Turnip Yellows Virus (TuYV)
This is the most important virus of oilseed rape and canola crops in Australia. TuYV is wide spread throughout Australia and in 2014 emerged as an epidemic of canola crops in South Australia, destroying thousands of hectares. The incidence of this virus is high in Victoria. This virus is transmitted by several aphid species but the green peach aphid is the most efficient vector. To date, no resistant varieties are available.
What to Look For
Infected canola crops show a variety of symptoms but also can be symptomless. Symptoms include reddening of leaf margins and interveinal chlorosis.
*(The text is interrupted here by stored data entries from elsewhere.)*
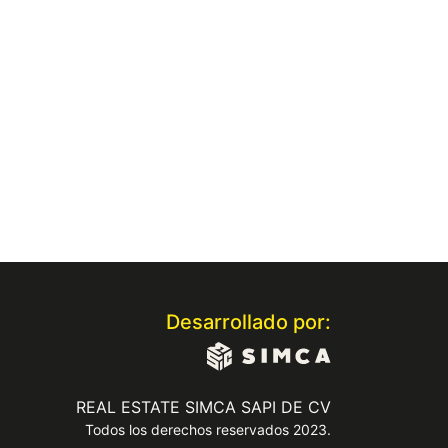
Desarrollado por:
REAL ESTATE SIMCA SAPI DE CV
Todos los derechos reservados 2023.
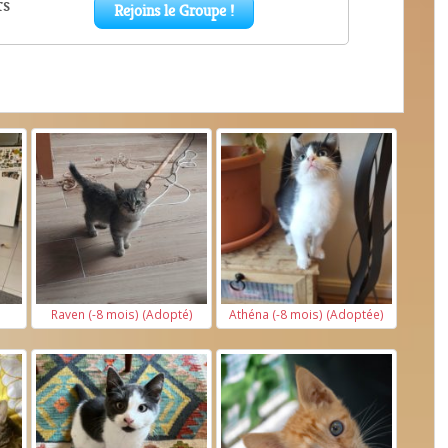
Raven (-8 mois) (Adopté)
Athéna (-8 mois) (Adoptée)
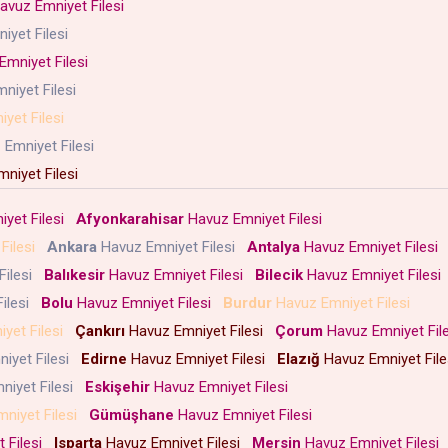
avuz Emniyet Filesi
iyet Filesi
Emniyet Filesi
niyet Filesi
yet Filesi
Emniyet Filesi
niyet Filesi
yet Filesi
Afyonkarahisar
Havuz Emniyet Filesi
Filesi
Ankara
Havuz Emniyet Filesi
Antalya
Havuz Emniyet Filesi
Filesi
Balıkesir
Havuz Emniyet Filesi
Bilecik
Havuz Emniyet Files
ilesi
Bolu
Havuz Emniyet Filesi
Burdur
Havuz Emniyet Filesi
yet Filesi
Çankırı
Havuz Emniyet Filesi
Çorum
Havuz Emniyet Fil
iyet Filesi
Edirne
Havuz Emniyet Filesi
Elazığ
Havuz Emniyet Fil
niyet Filesi
Eskişehir
Havuz Emniyet Filesi
niyet Filesi
Gümüşhane
Havuz Emniyet Filesi
 Filesi
Isparta
Havuz Emniyet Filesi
Mersin
Havuz Emniyet Filesi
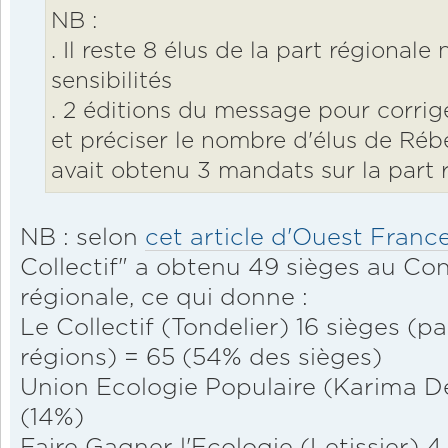
NB :
. Il reste 8 élus de la part régionale
sensibilités
. 2 éditions du message pour corrig
et préciser le nombre d'élus de Rébe
avait obtenu 3 mandats sur la part 
NB : selon
cet article d'Ouest Franc
Collectif" a obtenu 49 sièges au Cons
régionale, ce qui donne :
Le Collectif (Tondelier) 16 sièges (p
régions) = 65 (54% des sièges)
Union Ecologie Populaire (Karima Del
(14%)
Faire Gagner l'Ecologie (Letissier) 4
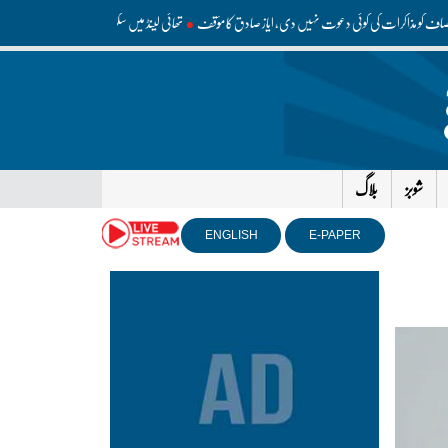
ک انصاف کو مذاکرات کی کوئی دعوت نہیں دی، ایاز صادق کا مؤقف
تھائی لینڈ میں سکول میں فائرنگ سے 9 افراد ہلاک، 15 زخمی
شوبز
بلاگ
ENGLISH
E-PAPER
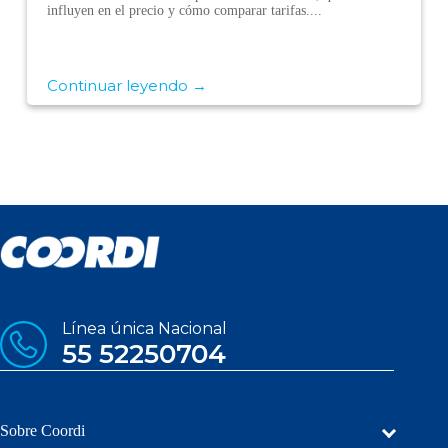
influyen en el precio y cómo comparar tarifas....
Continuar leyendo →
Línea única Nacional
55 52250704
Sobre Coordi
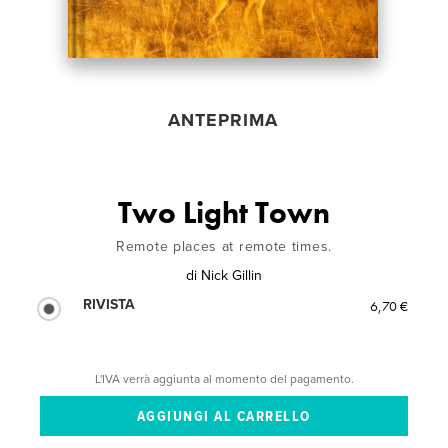
ANTEPRIMA
Two Light Town
Remote places at remote times.
di
Nick Gillin
RIVISTA
6,70 €
L'IVA verrà aggiunta al momento del pagamento.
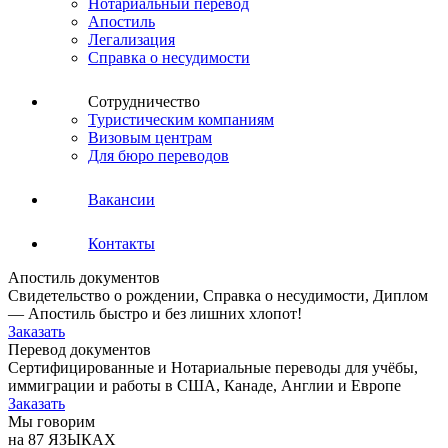
Нотариальный перевод
Апостиль
Легализация
Справка о несудимости
Сотрудничество
Туристическим компаниям
Визовым центрам
Для бюро переводов
Вакансии
Контакты
Апостиль документов
Свидетельство о рождении, Справка о несудимости, Диплом
— Апостиль быстро и без лишних хлопот!
Заказать
Перевод документов
Сертифицированные и Нотариальные переводы для учёбы,
иммиграции и работы в США, Канаде, Англии и Европе
Заказать
Мы говорим
на 87 ЯЗЫКАХ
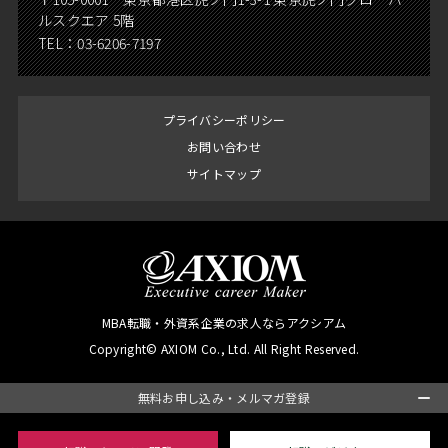
ルスクエア 5階
TEL：
03-6206-7197
プライバシーポリシー
お問い合わせ
サイトマップ
MBA転職・外資系企業の求人ならアクシアム
Copyright© AXIOM Co., Ltd. All Right Reserved.
無料お申し込み・メルマガ登録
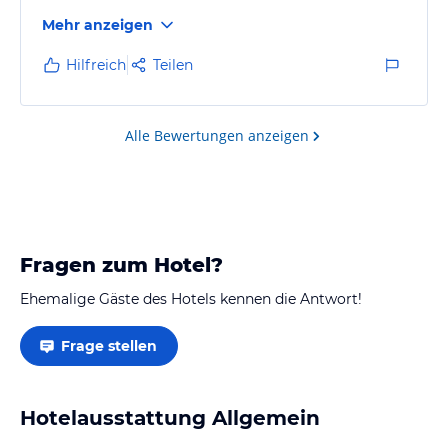
Mehr anzeigen
Hilfreich
Teilen
Alle Bewertungen anzeigen
Fragen zum Hotel?
Ehemalige Gäste des Hotels kennen die Antwort!
Frage stellen
Hotelausstattung Allgemein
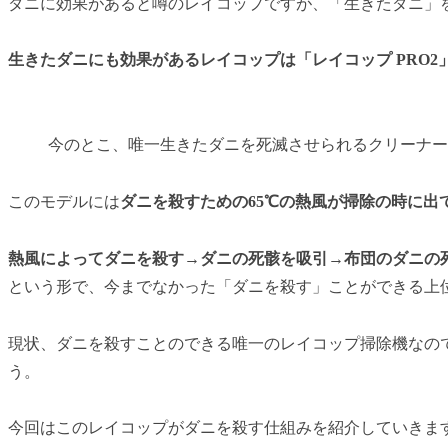
ダニに効果があると噂のレイコップですが、「生きたダニ
生きたダニにも効果があるレイコップは「レイコップ PRO2
今のとこ、唯一生きたダニを死滅させられるクリーナー
このモデルには
ダニを殺すための65℃の熱風が掃除の時に出
熱風によってダニを殺す
→
ダニの死骸を吸引
→
布団のダニの
という形で、今までなかった「ダニを殺す」ことができる上
現状、ダニを殺すことのできる唯一のレイコップ掃除機なの
う。
今回はこのレイコップがダニを殺す仕組みを紹介していきま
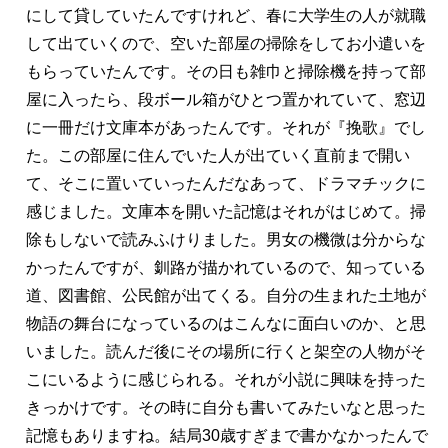
にして貸していたんですけれど、春に大学生の人が就職
して出ていくので、空いた部屋の掃除をしてお小遣いを
もらっていたんです。その日も雑巾と掃除機を持って部
屋に入ったら、段ボール箱がひとつ置かれていて、窓辺
に一冊だけ文庫本があったんです。それが『挽歌』でし
た。この部屋に住んでいた人が出ていく直前まで開い
て、そこに置いていったんだなあって、ドラマチックに
感じました。文庫本を開いた記憶はそれがはじめて。掃
除もしないで読みふけりました。男女の機微は分からな
かったんですが、釧路が描かれているので、知っている
道、図書館、公民館が出てくる。自分の生まれた土地が
物語の舞台になっているのはこんなに面白いのか、と思
いました。読んだ後にその場所に行くと架空の人物がそ
こにいるように感じられる。それが小説に興味を持った
きっかけです。その時に自分も書いてみたいなと思った
記憶もありますね。結局30歳すぎまで書かなかったんで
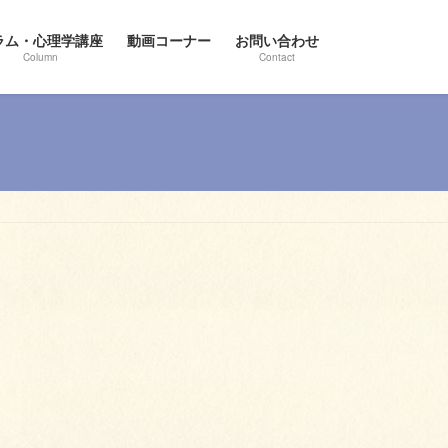
ラム・心理学講座
動画コーナー
お問い合わせ
Column
Contact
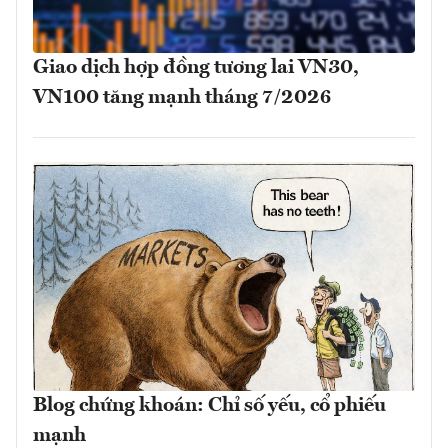
Giao dịch hợp đồng tương lai VN30,
VN100 tăng mạnh tháng 7/2026
Blog chứng khoán: Chỉ số yếu, cổ phiếu
mạnh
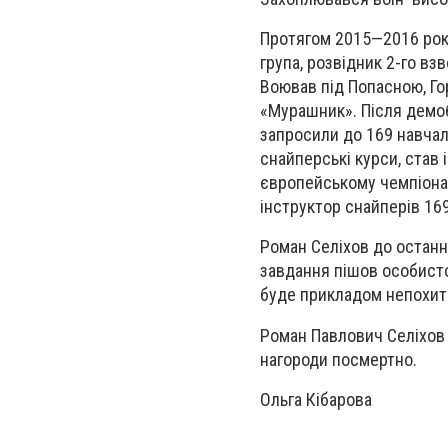
Протягом 2015—2016 рокі
група, розвідник 2-го вз
Воював під Попасною, Гор
«Мурашник». Після демобі
запросили до 169 навчал
снайперські курси, став 
європейському чемпіонат
інструктор снайперів 16
Роман Селіхов до останн
завдання пішов особисто
буде прикладом непохитн
Роман Павлович Селіхов
нагороди посмертно.
Ольга Кібарова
Infected plants may be dwarfed, leaves may be thicker, leathery, yellow and brittle. Early infected plants may die as a result of TuYV infection.
The virus and aphid vectors persists over summer in fodder turnips and in weed species, then aphids transfer virus into canola crops in the winter. TuYV is not seed-borne. Annual sampling of green peach aphid populations have shown that up to 72 per cent of winged aphids carry TuYV. The virus is phloem limited; aphids need to ingest infected sap to acquire the virus.
Turnip Mosaic Virus (TUMV)
This virus belongs to the potyvirus group and was first reported in the USA. It is distributed worldwide and transmitted non-persistently by aphids, but is not seedborne. It has been found in south western Victoria. The incidence and severity of TuMV in canola crops is not as great as TuYV.
What to Look For
In turnips, TuMV shows pale chlorotic or necrotic local lesions, systemic vein clearing and veinal flecking developing into severe mosaic and stunting of the plant. Similar symptoms are observed in canola.
The virus is transmitted non-persistently by aphids and through sap inoculations. It is not seed-borne.
The virus over-summers in weed species or in rape mustard sown for fodder in summer. In winter canola crops it is found in low incidence.
Cauliflower Mosaic Virus (CaMV)
This is a DNA virus with a restricted host range but is distributed worldwide in temperate regions. It is transmitted by many aphid species in a non-persistent manner. This virus is found south west of Victoria in low incidence.
What To Look For
Symptoms of CaMV include vein clearing, leaf distortion and bunchy appearance of the infected plant.
The virus is transmitted mechanically and by aphids. It is not transmitted through seeds.
To date, virus resistant varieties of canola are not available so integrated management practices are advised. These include weed control, removal of green bridge during summer, sowing into standing stubbles, the use of neonicotinoid insecticide seed dressings and in-crop aphid control based on monitoring.